Too many animals hoarders try to pass themselves off as a 'rescue' into an attempt to fool people into surrendering more animals to them that they cannot look after. These individuals then usually get overwhelmed and a real rescue has to fish them out of the gigantic mess they have created. As for this specific person, just absurd. Any live animal trades deeply disturb me and I just do not understand the logic behind 'you can't look after x, here is something equally as hard to look after. You have certainly proven yourself capable with how easily you discarded those pet rats of yours...' Some people who try to help have their heart in the right place, but this person sounds like a total hack.


----------



## Jess <3 (Jan 23, 2014)

Oh god that's horrible! Hopefully instead of 'trading' them for something else she'll find them a good home or give them to an actual rescue who will do so.
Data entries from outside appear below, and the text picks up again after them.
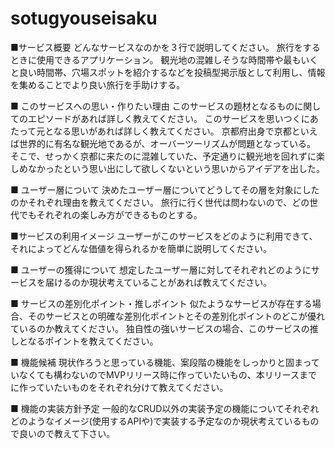 # sotugyouseisaku
■サービス概要
どんなサービスなのかを３行で説明してください。
旅行をするときに使用できるアプリケーション。
観光地の混雑しそうな時間帯や最もいくと良い時間帯、穴場スポットを紹介するなどを投稿型掲示版として利用し、情報を集めることでより良い旅行を手助けする。


■ このサービスへの思い・作りたい理由
このサービスの題材となるものに関してのエピソードがあれば詳しく教えてください。
このサービスを思いつくにあたって元となる思いがあれば詳しく教えてください。
京都府出身で京都といえば世界的に有名な観光地であるが、オーバーツーリズムが問題となっている。
そこで、せっかく京都に来たのに混雑していた、予定通りに観光地を回れずに楽しめなかったという思い出にして欲しくないという思いからアイデアを出した。

■ ユーザー層について
決めたユーザー層についてどうしてその層を対象にしたのかそれぞれ理由を教えてください。
旅行に行く世代は問わないので、どの世代でもそれぞれの楽しみ方ができるものとする。

■サービスの利用イメージ
ユーザーがこのサービスをどのように利用できて、それによってどんな価値を得られるかを簡単に説明してください。

■ ユーザーの獲得について
想定したユーザー層に対してそれぞれどのようにサービスを届けるのか現状考えていることがあれば教えてください。

■ サービスの差別化ポイント・推しポイント
似たようなサービスが存在する場合、そのサービスとの明確な差別化ポイントとその差別化ポイントのどこが優れているのか教えてください。
独自性の強いサービスの場合、このサービスの推しとなるポイントを教えてください。

■ 機能候補
現状作ろうと思っている機能、案段階の機能をしっかりと固まっていなくても構わないのでMVPリリース時に作っていたいもの、本リリースまでに作っていたいものをそれぞれ分けて教えてください。

■ 機能の実装方針予定
一般的なCRUD以外の実装予定の機能についてそれぞれどのようなイメージ(使用するAPIや)で実装する予定なのか現状考えているもので良いので教えて下さい。

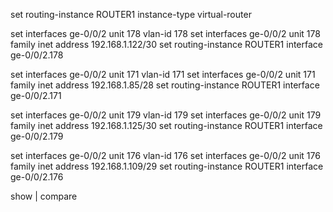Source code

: set routing-instance ROUTER1 instance-type virtual-router

set interfaces ge-0/0/2 unit 178 vlan-id 178
set interfaces ge-0/0/2 unit 178 family inet address 192.168.1.122/30 
set routing-instance ROUTER1 interface ge-0/0/2.178

set interfaces ge-0/0/2 unit 171 vlan-id 171
set interfaces ge-0/0/2 unit 171 family inet address 192.168.1.85/28
set routing-instance ROUTER1 interface ge-0/0/2.171

set interfaces ge-0/0/2 unit 179 vlan-id 179
set interfaces ge-0/0/2 unit 179 family inet address 192.168.1.125/30
set routing-instance ROUTER1 interface ge-0/0/2.179

set interfaces ge-0/0/2 unit 176 vlan-id 176
set interfaces ge-0/0/2 unit 176 family inet address 192.168.1.109/29 
set routing-instance ROUTER1 interface ge-0/0/2.176

show | compare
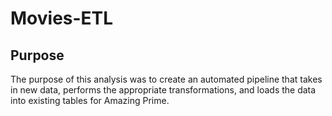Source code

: # Movies-ETL

## Purpose

The purpose of this analysis was to create an automated pipeline that takes in new data, performs the appropriate transformations, and loads the data into existing tables for Amazing Prime.
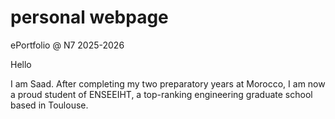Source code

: # personal webpage
ePortfolio @ N7 2025-2026

Hello

I am Saad. After completing my two preparatory years at Morocco, I am now a proud student of ENSEEIHT, a top-ranking engineering graduate school based in Toulouse.

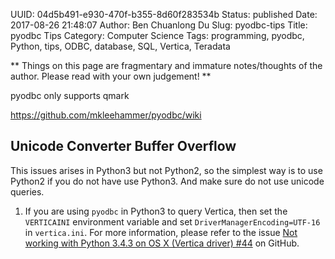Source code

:UUID: 04d5b491-e930-470f-b355-8d60f283534b
Status: published
Date: 2017-08-26 21:48:07
Author: Ben Chuanlong Du
Slug: pyodbc-tips
Title: pyodbc Tips
Category: Computer Science
Tags: programming, pyodbc, Python, tips, ODBC, database, SQL, Vertica, Teradata

**
Things on this page are
fragmentary and immature notes/thoughts of the author.
Please read with your own judgement!
**

pyodbc only supports qmark

https://github.com/mkleehammer/pyodbc/wiki




## Unicode Converter Buffer Overflow 

This issues arises in Python3 but not Python2,
so the simplest way is to use Python2 if you do not have use Python3. 
And make sure do not use unicode queries.

1. If you are using `pyodbc` in Python3 to query Vertica, 
then set the `VERTICAINI` environment variable
and set `DriverManagerEncoding=UTF-16` in `vertica.ini`. 
For more information, 
please refer to the issue 
[Not working with Python 3.4.3 on OS X (Vertica driver) #44](https://github.com/mkleehammer/pyodbc/issues/44)
on GitHub.
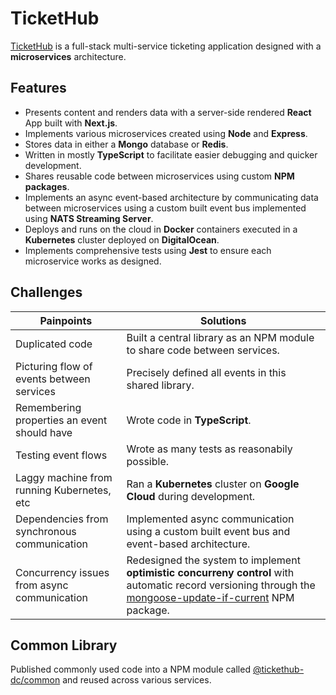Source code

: # TicketHub

[TicketHub](http://www.tickethub.lol) is a full-stack multi-service ticketing application designed with a **microservices** architecture.

## Features

- Presents content and renders data with a server-side rendered **React** App built with **Next.js**.
- Implements various microservices created using **Node** and **Express**.
- Stores data in either a **Mongo** database or **Redis**.
- Written in mostly **TypeScript** to facilitate easier debugging and quicker development.
- Shares reusable code between microservices using custom **NPM packages**.
- Implements an async event-based architecture by communicating data between microservices using a custom built event bus implemented using **NATS Streaming Server**.
- Deploys and runs on the cloud in **Docker** containers executed in a **Kubernetes** cluster deployed on **DigitalOcean**.
- Implements comprehensive tests using **Jest** to ensure each microservice works as designed.

## Challenges

| Painpoints                                  | Solutions                                                                                                                                                                                                             |
| ------------------------------------------- | --------------------------------------------------------------------------------------------------------------------------------------------------------------------------------------------------------------------- |
| Duplicated code                             | Built a central library as an NPM module to share code between services.                                                                                                                                              |
| Picturing flow of events between services   | Precisely defined all events in this shared library.                                                                                                                                                                  |
| Remembering properties an event should have | Wrote code in **TypeScript**.                                                                                                                                                                                         |
| Testing event flows                         | Wrote as many tests as reasonabily possible.                                                                                                                                                                          |
| Laggy machine from running Kubernetes, etc  | Ran a **Kubernetes** cluster on **Google Cloud** during development.                                                                                                                                                  |
| Dependencies from synchronous communication | Implemented async communication using a custom built event bus and event-based architecture.                                                                                                                          |
| Concurrency issues from async communication | Redesigned the system to implement **optimistic concurreny control** with automatic record versioning through the [mongoose-update-if-current](https://www.npmjs.com/package/mongoose-update-if-current) NPM package. |

## Common Library

Published commonly used code into a NPM module called [@tickethub-dc/common](https://github.com/dcphantom/tickethub-common) and reused across various services.
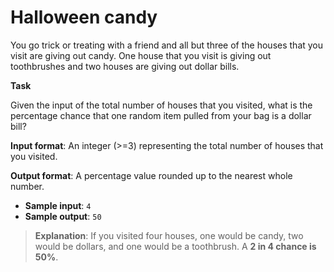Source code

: # Halloween candy

You go trick or treating with a friend and all but three of the houses that you visit are giving out candy. One house that you visit is giving out toothbrushes and two houses are giving out dollar bills.  
 
**Task**

Given the input of the total number of houses that you visited, what is the percentage chance that one random item pulled from your bag is a dollar bill?  
 
**Input format**: An integer (>=3) representing the total number of houses that you visited.  
 
**Output format**: A percentage value rounded up to the nearest whole number. 
 
- **Sample input**: `4`
- **Sample output**: `50`

>**Explanation**: If you visited four houses, one would be candy, two would be dollars, and one would be a toothbrush. A **2 in 4 chance is 50%**.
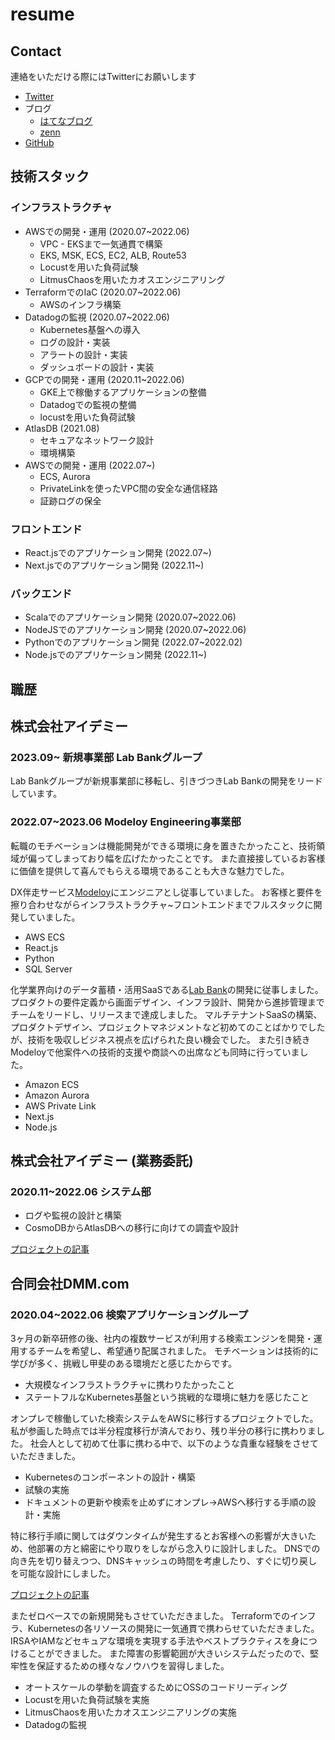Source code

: # resume

## Contact

連絡をいただける際にはTwitterにお願いします
- [Twitter](https://twitter.com/hetare70914)
- ブログ
    - [はてなブログ](https://takahiro0914.hatenablog.com)
    - [zenn](https://zenn.dev/hetare)
- [GitHub](https://github.com/OriishiTakahiro)

## 技術スタック

### インフラストラクチャ

- AWSでの開発・運用 (2020.07~2022.06)
    - VPC - EKSまで一気通貫で構築
    - EKS, MSK, ECS, EC2, ALB, Route53
    - Locustを用いた負荷試験
    - LitmusChaosを用いたカオスエンジニアリング
- TerraformでのIaC (2020.07~2022.06)
    - AWSのインフラ構築
- Datadogの監視 (2020.07~2022.06)
    - Kubernetes基盤への導入
    - ログの設計・実装
    - アラートの設計・実装
    - ダッシュボードの設計・実装
- GCPでの開発・運用 (2020.11~2022.06)
    - GKE上で稼働するアプリケーションの整備
    - Datadogでの監視の整備
    - locustを用いた負荷試験
- AtlasDB (2021.08)
    - セキュアなネットワーク設計
    - 環境構築
- AWSでの開発・運用 (2022.07~)
    - ECS, Aurora
    - PrivateLinkを使ったVPC間の安全な通信経路
    - 証跡ログの保全

### フロントエンド

- React.jsでのアプリケーション開発 (2022.07~)
- Next.jsでのアプリケーション開発 (2022.11~)

### バックエンド

- Scalaでのアプリケーション開発 (2020.07~2022.06)
- NodeJSでのアプリケーション開発 (2020.07~2022.06)
- Pythonでのアプリケーション開発 (2022.07~2022.02)
- Node.jsでのアプリケーション開発 (2022.11~)

## 職歴

## 株式会社アイデミー

### 2023.09~ 新規事業部 Lab Bankグループ

Lab Bankグループが新規事業部に移転し、引きづつきLab Bankの開発をリードしています。

### 2022.07~2023.06 Modeloy Engineering事業部

転職のモチベーションは機能開発ができる環境に身を置きたかったこと、技術領域が偏ってしまっており幅を広げたかったことです。 
また直接接しているお客様に価値を提供して喜んでもらえる環境であることも大きな魅力でした。

DX伴走サービス[Modeloy](https://www.modeloy.ai)にエンジニアとし従事していました。
お客様と要件を擦り合わせながらインフラストラクチャ~フロントエンドまでフルスタックに開発していました。
- AWS ECS
- React.js
- Python
- SQL Server


化学業界向けのデータ蓄積・活用SaaSである[Lab Bank](https://labbank.jp)の開発に従事しました。
プロダクトの要件定義から画面デザイン、インフラ設計、開発から進捗管理までチームをリードし、リリースまで達成しました。
マルチテナントSaaSの構築、プロダクトデザイン、プロジェクトマネジメントなど初めてのことばかりでしたが、技術を吸収しビジネス視点を広げられた良い機会でした。
また引き続きModeloyで他案件への技術的支援や商談への出席なども同時に行っていました。
- Amazon ECS
- Amazon Aurora
- AWS Private Link
- Next.js
- Node.js

## 株式会社アイデミー (業務委託)

### 2020.11~2022.06 システム部

- ログや監視の設計と構築
- CosmoDBからAtlasDBへの移行に向けての調査や設計

[プロジェクトの記事](https://alms.dev/entry/2022/03/01/120000)


## 合同会社DMM.com

### 2020.04~2022.06 検索アプリケーショングループ

3ヶ月の新卒研修の後、社内の複数サービスが利用する検索エンジンを開発・運用するチームを希望し、希望通り配属されました。
モチベーションは技術的に学びが多く、挑戦し甲斐のある環境だと感じたからです。
- 大規模なインフラストラクチャに携わりたかったこと
- ステートフルなKubernetes基盤という挑戦的な環境に魅力を感じたこと

オンプレで稼働していた検索システムをAWSに移行するプロジェクトでした。
私が参画した時点では半分程度移行が済んでおり、残り半分の移行に携わりました。
社会人として初めて仕事に携わる中で、以下のような貴重な経験をさせていただきました。
- Kubernetesのコンポーネントの設計・構築
- 試験の実施
- ドキュメントの更新や検索を止めずにオンプレ-\>AWSへ移行する手順の設計・実施

特に移行手順に関してはダウンタイムが発生するとお客様への影響が大きいため、他部署の方と綿密にやり取りをしながら念入りに設計しました。
DNSでの向き先を切り替えつつ、DNSキャッシュの時間を考慮したり、すぐに切り戻しを可能な設計にしました。

[プロジェクトの記事](https://inside.dmm.com/entry/2021/01/19/DMMSearchAWS)

またゼロベースでの新規開発もさせていただきました。
Terraformでのインフラ、Kubernetesの各リソースの開発に一気通貫で携わらせていただきました。
IRSAやIAMなどセキュアな環境を実現する手法やベストプラクティスを身につけることができました。
また障害の影響範囲が大きいシステムだったので、堅牢性を保証するための様々なノウハウを習得しました。
- オートスケールの挙動を調査するためにOSSのコードリーディング
- Locustを用いた負荷試験を実施
- LitmusChaosを用いたカオスエンジニアリングの実施
- Datadogの監視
I just hope all those animals end up somewhere better.


----------



## ksaxton (Apr 20, 2014)

The rat owner didn't want to trade for a rabbit or guinea pig because "those are just as complex". Ugh! What? Well you didn't do your research before getting them, that's no excuse to dump them once you realize they care they actually require. She said she's only had them a week and has decided "they're not the pet for her". They're cute little boys, ones a dumbo variberk and the other is a hairless. I'm monitoring the post closely, I hope someone decent take them but I'm not hopeful


----------



## Pandorascaisse (Mar 12, 2014)

I know someone who traded guinea pigs for rabbits... and then promptly introduced their rabbits to their pitbull (who thankfully was a total sweetheart towards them) and was like "wow, I'm surprised he didn't kill them."

I.
_What._


----------